Please write out every record exactly, but keep any images out of it.

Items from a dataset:
*-*-*
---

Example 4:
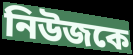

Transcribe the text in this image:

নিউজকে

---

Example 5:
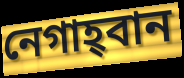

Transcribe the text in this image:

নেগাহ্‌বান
*-*-*
• [Task answer]
---

Example 4:

Transcribe the text in this image:

নিউজকে

---

Example 5:

Transcribe the text in this image:

নেগাহ্‌বান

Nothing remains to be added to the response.